▶ _TASK PROMPT_
Can you retype the text from every one of the records below character for character, leaving the pictures out?

(Page images with their extracted text)
◆ ◆ ◆ ◆

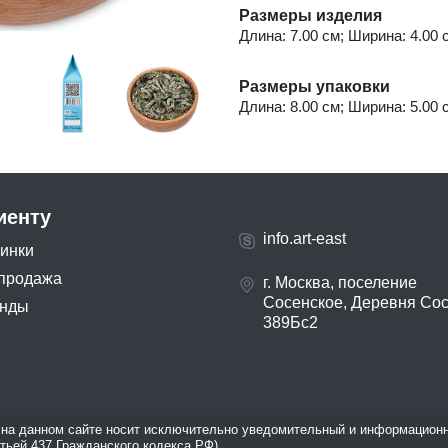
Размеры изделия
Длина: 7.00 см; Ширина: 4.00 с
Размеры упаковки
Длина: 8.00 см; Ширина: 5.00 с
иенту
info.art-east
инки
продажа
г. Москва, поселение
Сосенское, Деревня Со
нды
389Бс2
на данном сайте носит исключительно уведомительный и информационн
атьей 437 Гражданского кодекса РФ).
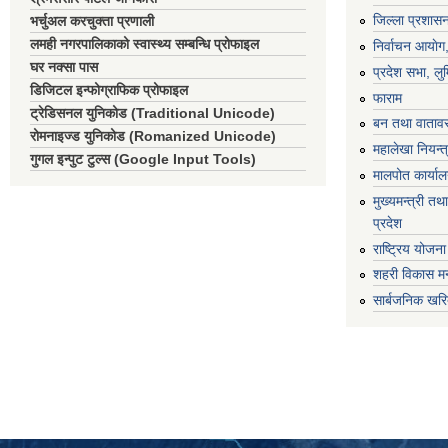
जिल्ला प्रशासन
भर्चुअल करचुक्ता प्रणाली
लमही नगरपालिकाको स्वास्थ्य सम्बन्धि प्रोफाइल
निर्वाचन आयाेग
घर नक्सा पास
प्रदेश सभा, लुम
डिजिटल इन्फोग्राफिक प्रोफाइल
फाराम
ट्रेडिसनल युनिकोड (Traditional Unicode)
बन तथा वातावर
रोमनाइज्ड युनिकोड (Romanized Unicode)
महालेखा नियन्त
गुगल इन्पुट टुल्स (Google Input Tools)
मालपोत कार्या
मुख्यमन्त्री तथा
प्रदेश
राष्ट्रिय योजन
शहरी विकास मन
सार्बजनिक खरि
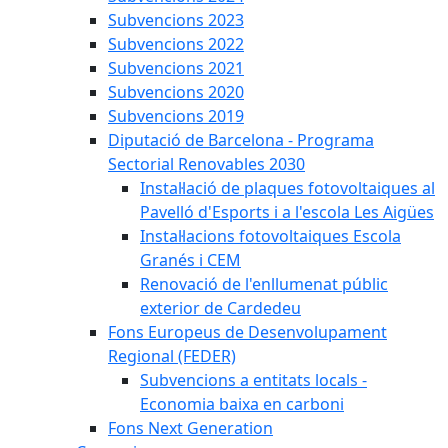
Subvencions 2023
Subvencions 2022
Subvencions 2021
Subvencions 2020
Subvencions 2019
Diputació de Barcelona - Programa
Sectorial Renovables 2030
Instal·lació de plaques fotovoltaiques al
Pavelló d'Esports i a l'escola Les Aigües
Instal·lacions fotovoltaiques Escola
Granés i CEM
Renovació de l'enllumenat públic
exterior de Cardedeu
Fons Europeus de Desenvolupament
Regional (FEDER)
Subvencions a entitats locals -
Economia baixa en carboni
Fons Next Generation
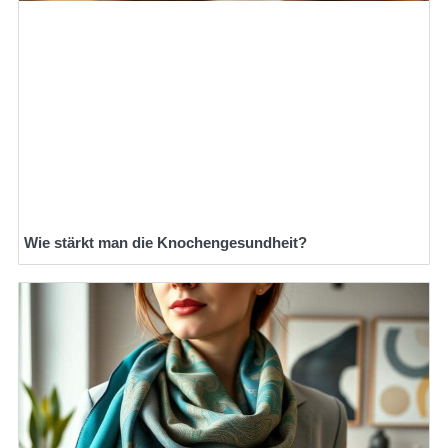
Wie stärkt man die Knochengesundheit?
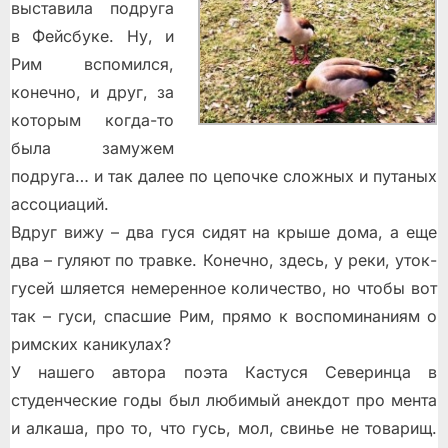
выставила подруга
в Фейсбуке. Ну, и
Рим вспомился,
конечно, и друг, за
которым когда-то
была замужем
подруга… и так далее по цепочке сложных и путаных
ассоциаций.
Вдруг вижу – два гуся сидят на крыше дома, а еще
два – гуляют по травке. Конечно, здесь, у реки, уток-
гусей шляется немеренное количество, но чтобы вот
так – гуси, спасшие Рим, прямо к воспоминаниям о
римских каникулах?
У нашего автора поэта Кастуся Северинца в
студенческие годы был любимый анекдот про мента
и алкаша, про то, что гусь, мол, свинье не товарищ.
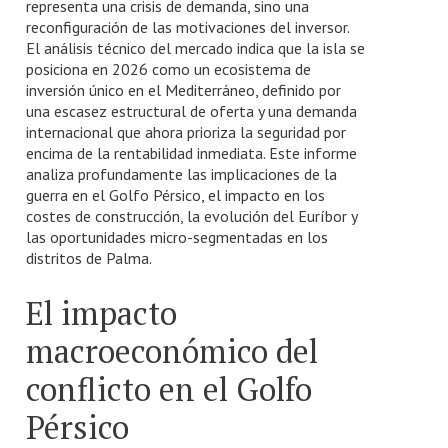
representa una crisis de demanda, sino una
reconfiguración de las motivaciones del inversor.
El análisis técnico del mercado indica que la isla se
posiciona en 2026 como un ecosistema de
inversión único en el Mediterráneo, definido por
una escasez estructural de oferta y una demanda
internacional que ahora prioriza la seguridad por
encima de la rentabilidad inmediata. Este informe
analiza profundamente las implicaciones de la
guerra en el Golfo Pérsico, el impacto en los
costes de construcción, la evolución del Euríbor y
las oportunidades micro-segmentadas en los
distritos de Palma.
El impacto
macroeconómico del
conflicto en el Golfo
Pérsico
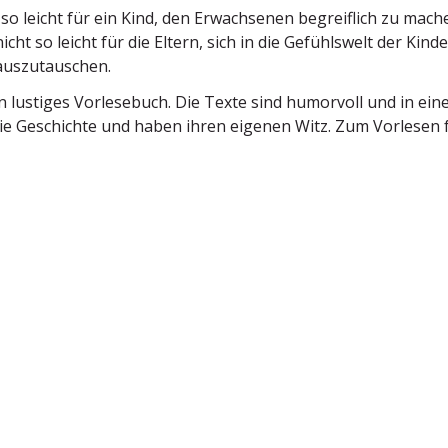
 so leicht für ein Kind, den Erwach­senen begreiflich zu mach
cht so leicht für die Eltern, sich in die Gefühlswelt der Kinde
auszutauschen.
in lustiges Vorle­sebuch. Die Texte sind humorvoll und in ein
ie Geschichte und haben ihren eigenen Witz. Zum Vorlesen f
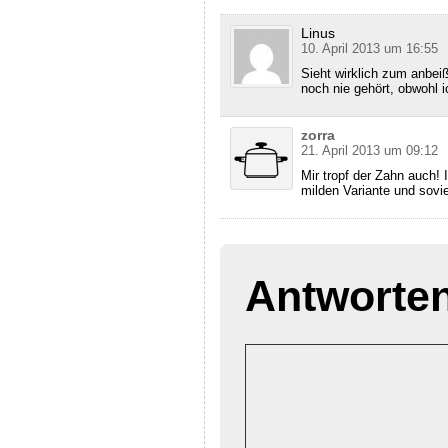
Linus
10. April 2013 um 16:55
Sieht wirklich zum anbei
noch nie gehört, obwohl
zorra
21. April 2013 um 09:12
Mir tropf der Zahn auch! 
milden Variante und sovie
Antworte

◆ ◆ ◆ ◆

▶ _WRITTEN RESPONSE_
Размеры изделия
Длина: 7.00 см; Ширина: 4.00 с
Размеры упаковки
Длина: 8.00 см; Ширина: 5.00 с
иенту
info.art-east
инки
продажа
г. Москва, поселение
Сосенское, Деревня Со
нды
389Бс2
на данном сайте носит исключительно уведомительный и информационн
атьей 437 Гражданского кодекса РФ).
जिल्ला प्रशासन
भर्चुअल करचुक्ता प्रणाली
लमही नगरपालिकाको स्वास्थ्य सम्बन्धि प्रोफाइल
निर्वाचन आयाेग
घर नक्सा पास
प्रदेश सभा, लुम
डिजिटल इन्फोग्राफिक प्रोफाइल
फाराम
ट्रेडिसनल युनिकोड (Traditional Unicode)
बन तथा वातावर
रोमनाइज्ड युनिकोड (Romanized Unicode)
महालेखा नियन्त
गुगल इन्पुट टुल्स (Google Input Tools)
मालपोत कार्या
मुख्यमन्त्री तथा
प्रदेश
राष्ट्रिय योजन
शहरी विकास मन
सार्बजनिक खरि
Subvencions 2023
Subvencions 2022
Subvencions 2021
Subvencions 2020
Subvencions 2019
Diputació de Barcelona - Programa
Sectorial Renovables 2030
Instal·lació de plaques fotovoltaiques al
Pavelló d'Esports i a l'escola Les Aigües
Instal·lacions fotovoltaiques Escola
Granés i CEM
Renovació de l'enllumenat públic
exterior de Cardedeu
Fons Europeus de Desenvolupament
Regional (FEDER)
Subvencions a entitats locals -
Economia baixa en carboni
Fons Next Generation
Wie stärkt man die Knochengesundheit?
выставила подруга
в Фейсбуке. Ну, и
Рим вспомился,
конечно, и друг, за
которым когда-то
была замужем
подруга… и так далее по цепочке сложных и путаных
ассоциаций.
Вдруг вижу – два гуся сидят на крыше дома, а еще
два – гуляют по травке. Конечно, здесь, у реки, уток-
гусей шляется немеренное количество, но чтобы вот
так – гуси, спасшие Рим, прямо к воспоминаниям о
римских каникулах?
У нашего автора поэта Кастуся Северинца в
студенческие годы был любимый анекдот про мента
и алкаша, про то, что гусь, мол, свинье не товарищ.
representa una crisis de demanda, sino una
reconfiguración de las motivaciones del inversor.
El análisis técnico del mercado indica que la isla se
posiciona en 2026 como un ecosistema de
inversión único en el Mediterráneo, definido por
una escasez estructural de oferta y una demanda
internacional que ahora prioriza la seguridad por
encima de la rentabilidad inmediata. Este informe
analiza profundamente las implicaciones de la
guerra en el Golfo Pérsico, el impacto en los
costes de construcción, la evolución del Euríbor y
las oportunidades micro-segmentadas en los
distritos de Palma.
El impacto
macroeconómico del
conflicto en el Golfo
Pérsico
 so leicht für ein Kind, den Erwach­senen begreiflich zu mach
cht so leicht für die Eltern, sich in die Gefühlswelt der Kinde
auszutauschen.
in lustiges Vorle­sebuch. Die Texte sind humorvoll und in ein
ie Geschichte und haben ihren eigenen Witz. Zum Vorlesen f
Linus
10. April 2013 um 16:55
Sieht wirklich zum anbei
noch nie gehört, obwohl
zorra
21. April 2013 um 09:12
Mir tropf der Zahn auch! 
milden Variante und sovie
Antworte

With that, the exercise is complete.